As a loved one battled depression, Derek Hughes found himself wrestling with prayers and Christian explanations that felt incomplete. Then, unexpectedly, an atheist helped him see the fractures beneath despair, how scripture accounts for them, and how the Church can help bring healing through community

I sang the song with tears.
“To every soul held captive by depression, I speak Jesus.”
Every word, meant. Every prayer, real. For someone I love, through a long season of depression that wouldn’t lift. I was doing everything I knew to do. Worshipping. Interceding. Asking questions I couldn’t form properly about causes and origins. But underneath the worship, something pressed.
I didn’t know whether she needed medication or whether I just needed to pray harder. Both felt true in different moments. Neither felt sufficient. What was I asking Jesus to do? I wasn’t sure I understood what I was looking at well enough to know.
I didn’t find the answer in a sermon. A secular atheist gave me the clearest view.
The fractures beneath depression
Jounralist Johann Hari was diagnosed with depression as a teen. In Lost Connections (Bloomsbury) he recounts his journey of exploring why so many people are struggling with poor mental health. He concluded that depression is more than a chemical malfunction; it’s a response to lives increasingly stripped of what human beings were built for: belonging, meaningful work, awe, genuine connection, a future worth moving toward.
As I read it, I kept stopping. Not because the science surprised me, but because I recognised the map.
Every disconnection Hari identified — meaningless work, thin communities, distance from the natural world, lacking a hopeful future — was what Genesis 3 had already named. The fall didn’t just affect brain chemistry. It fractured everything: work, relationship, the ground beneath our feet.
And if the fall is that comprehensive, if depression is not just a personal affliction but a symptom of a fractured world, then the Church’s response needs to be comprehensive too.
Community is a genuine offer - of belonging, of meaning, of being seen - which the world around us is desperate for
We were taught, somewhere along the way, that naming something spiritual meant the solution had to be ‘spiritual’ too. That to look elsewhere was a kind of faithlessness. That belief was the equation and healing was the answer, and if the answer wasn’t coming, we must have got the belief wrong.
That lie doesn’t belong to us. It was handed to us. But we’ve been living inside it long enough that it can feel like faith itself.
There is a version of pastoral care that individualises the problem without asking what produced it. It’s genuinely kind but also genuinely incomplete. It’s not a failure of love. It’s a failure of imagination.
Belonging before wellness
In my own community, I’ve watched people find their way - imperfectly - back to some of what Hari describes. Not through anything we designed, just through what genuine belonging does when it’s actually working; someone welcomed before they were well enough to perform wellness. The slow dismantling of the ‘myth of more’, named, laughed at, resisted together.
Last autumn, 30 of us planted bulbs in our local park on a Saturday morning, hands in the soil. Nobody was fixed. But the following Sunday, something shifted in the room that I couldn’t quite account for.
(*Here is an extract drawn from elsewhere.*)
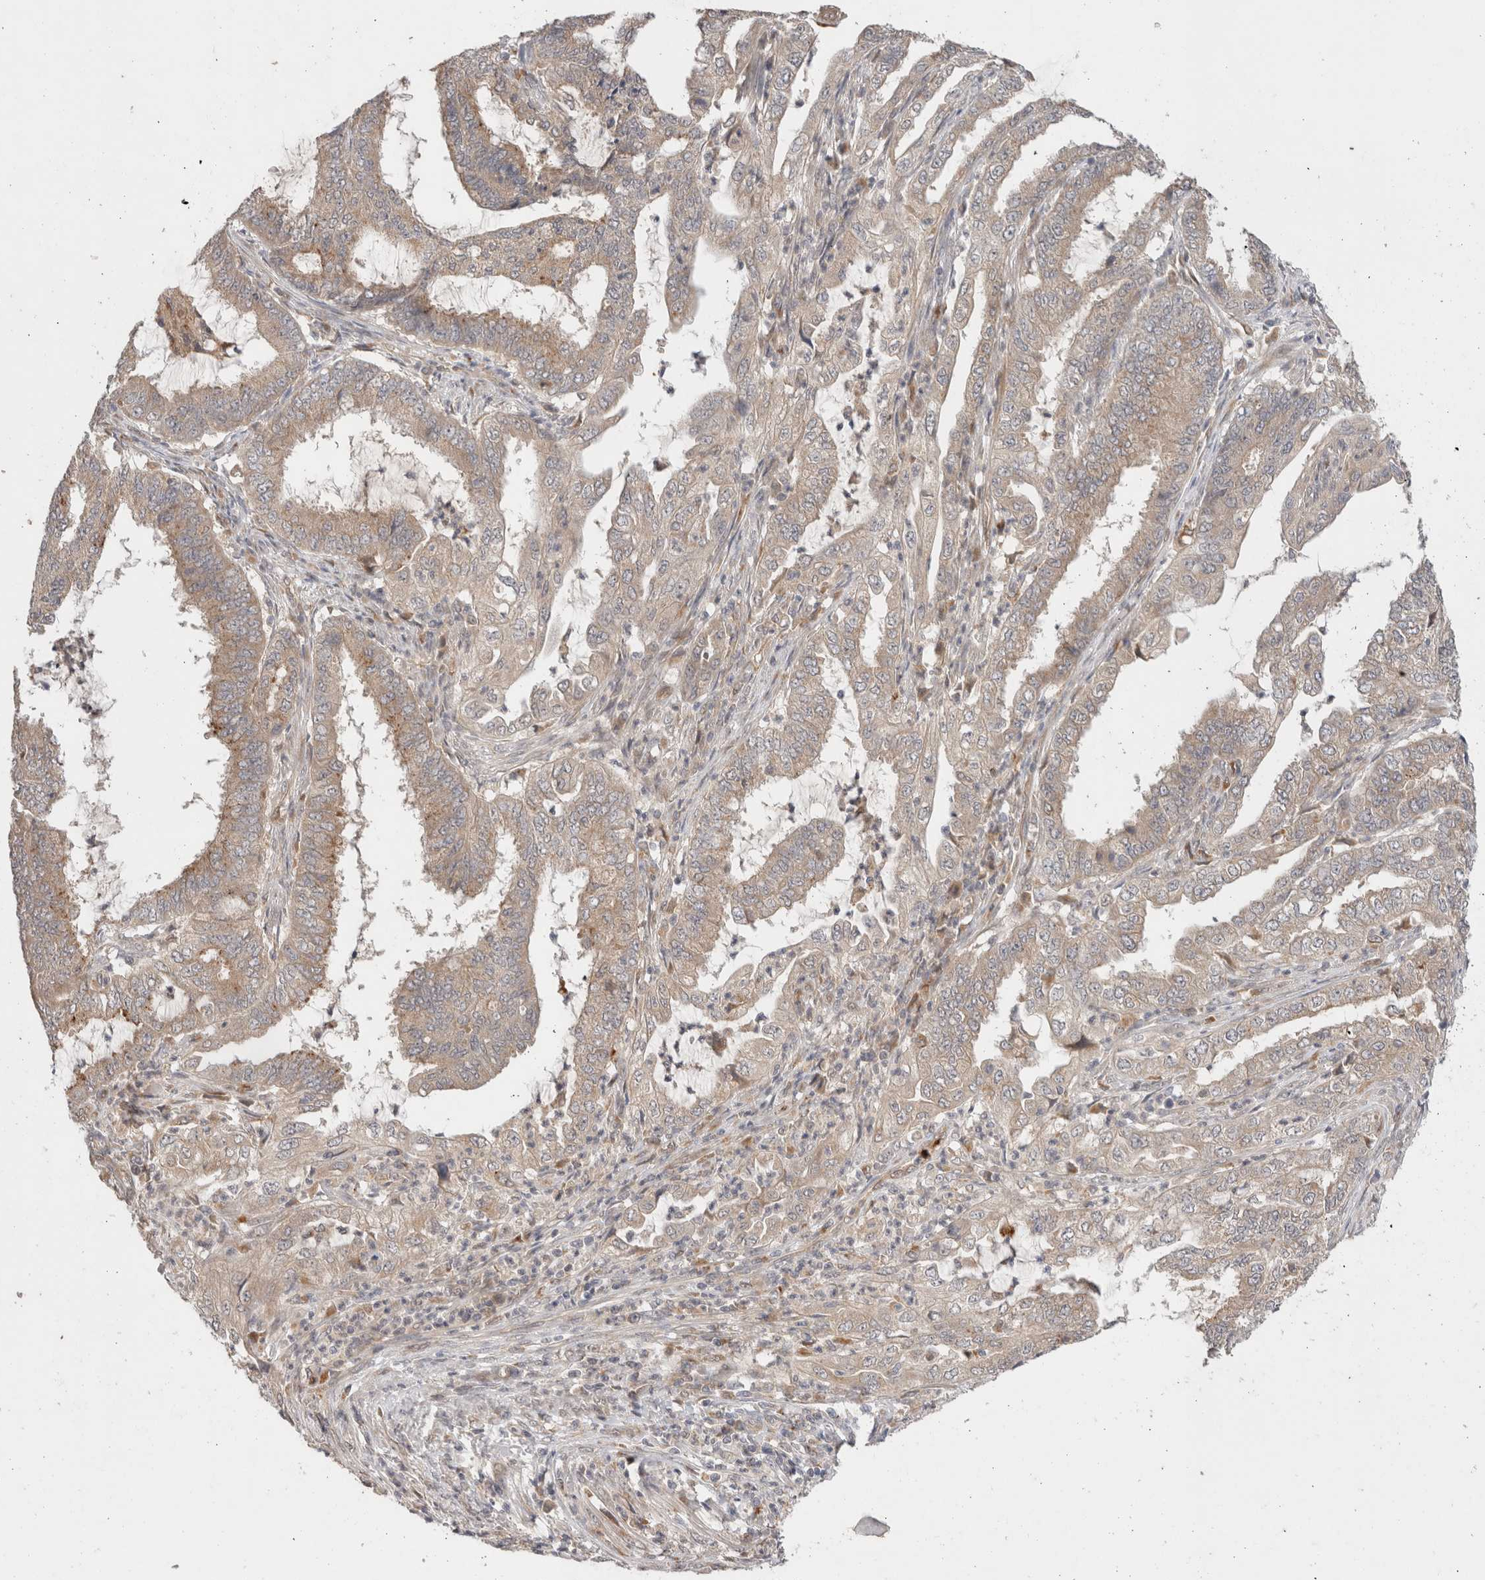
{"staining": {"intensity": "weak", "quantity": "25%-75%", "location": "cytoplasmic/membranous"}, "tissue": "endometrial cancer", "cell_type": "Tumor cells", "image_type": "cancer", "snomed": [{"axis": "morphology", "description": "Adenocarcinoma, NOS"}, {"axis": "topography", "description": "Endometrium"}], "caption": "IHC micrograph of neoplastic tissue: endometrial cancer (adenocarcinoma) stained using IHC demonstrates low levels of weak protein expression localized specifically in the cytoplasmic/membranous of tumor cells, appearing as a cytoplasmic/membranous brown color.", "gene": "SGK1", "patient": {"sex": "female", "age": 51}}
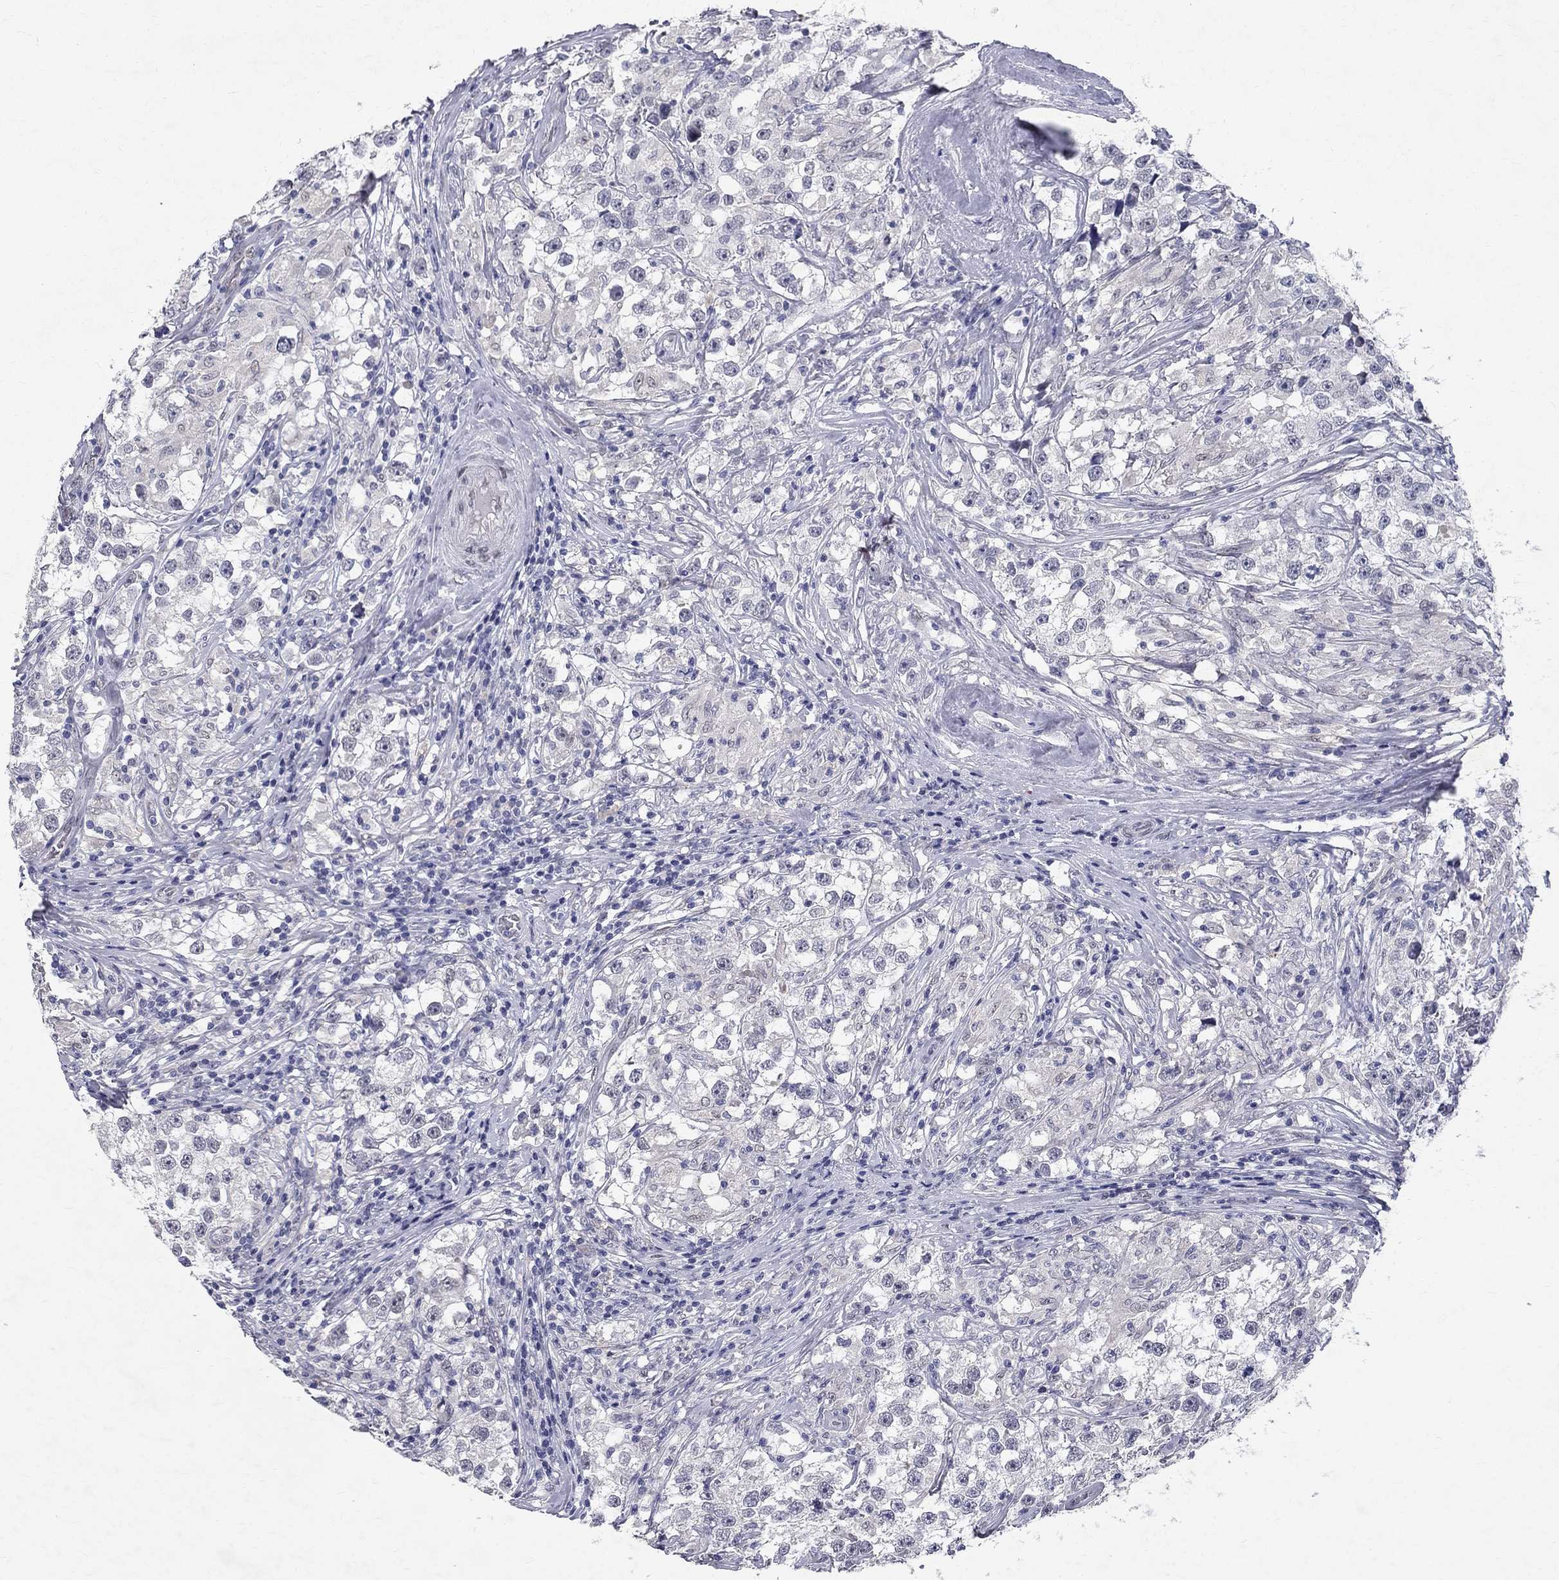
{"staining": {"intensity": "negative", "quantity": "none", "location": "none"}, "tissue": "testis cancer", "cell_type": "Tumor cells", "image_type": "cancer", "snomed": [{"axis": "morphology", "description": "Seminoma, NOS"}, {"axis": "topography", "description": "Testis"}], "caption": "A high-resolution histopathology image shows immunohistochemistry (IHC) staining of testis cancer (seminoma), which displays no significant staining in tumor cells.", "gene": "RBFOX1", "patient": {"sex": "male", "age": 46}}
At Christmas we give gifts to people in our community, nominated by those who know them. Specific to each person’s history and what they’re carrying. It started as generosity and became something else: a practice of paying attention.
But this is more than being kind to each other. We can sit with someone and ask what their work is actually doing to them, whether it’s giving life or draining it. We can choose, as a community, to live differently from the culture around us. That’s more than pastoral care. It’s a different vision of what human life is for, practised together.
Hari didn’t know he was reading Genesis 3. But the Church should. The fall fractured exactly what he’s describing: belonging, meaning, creation, a future worth moving toward. The gospel is the story of those fractures being healed. At our best, we’re a community that can create the conditions the research is now pointing toward.
We were taught that naming something spiritual meant the solution had to be ‘spiritual’ too
There are people in our churches who are still struggling. This is not a promise that community fixes everything. But it is a genuine offer - of belonging, of meaning, of being seen - which the world around us is desperate for.
Jesus heals depression. I still hold onto that. But perhaps the healing doesn’t always arrive the way we expected.
Perhaps it comes through a friend who shows up. Work that finally means something. People planting bulbs in the mud. A gift that tells you someone was paying attention. A community that doesn’t need you to be fine before it lets you in.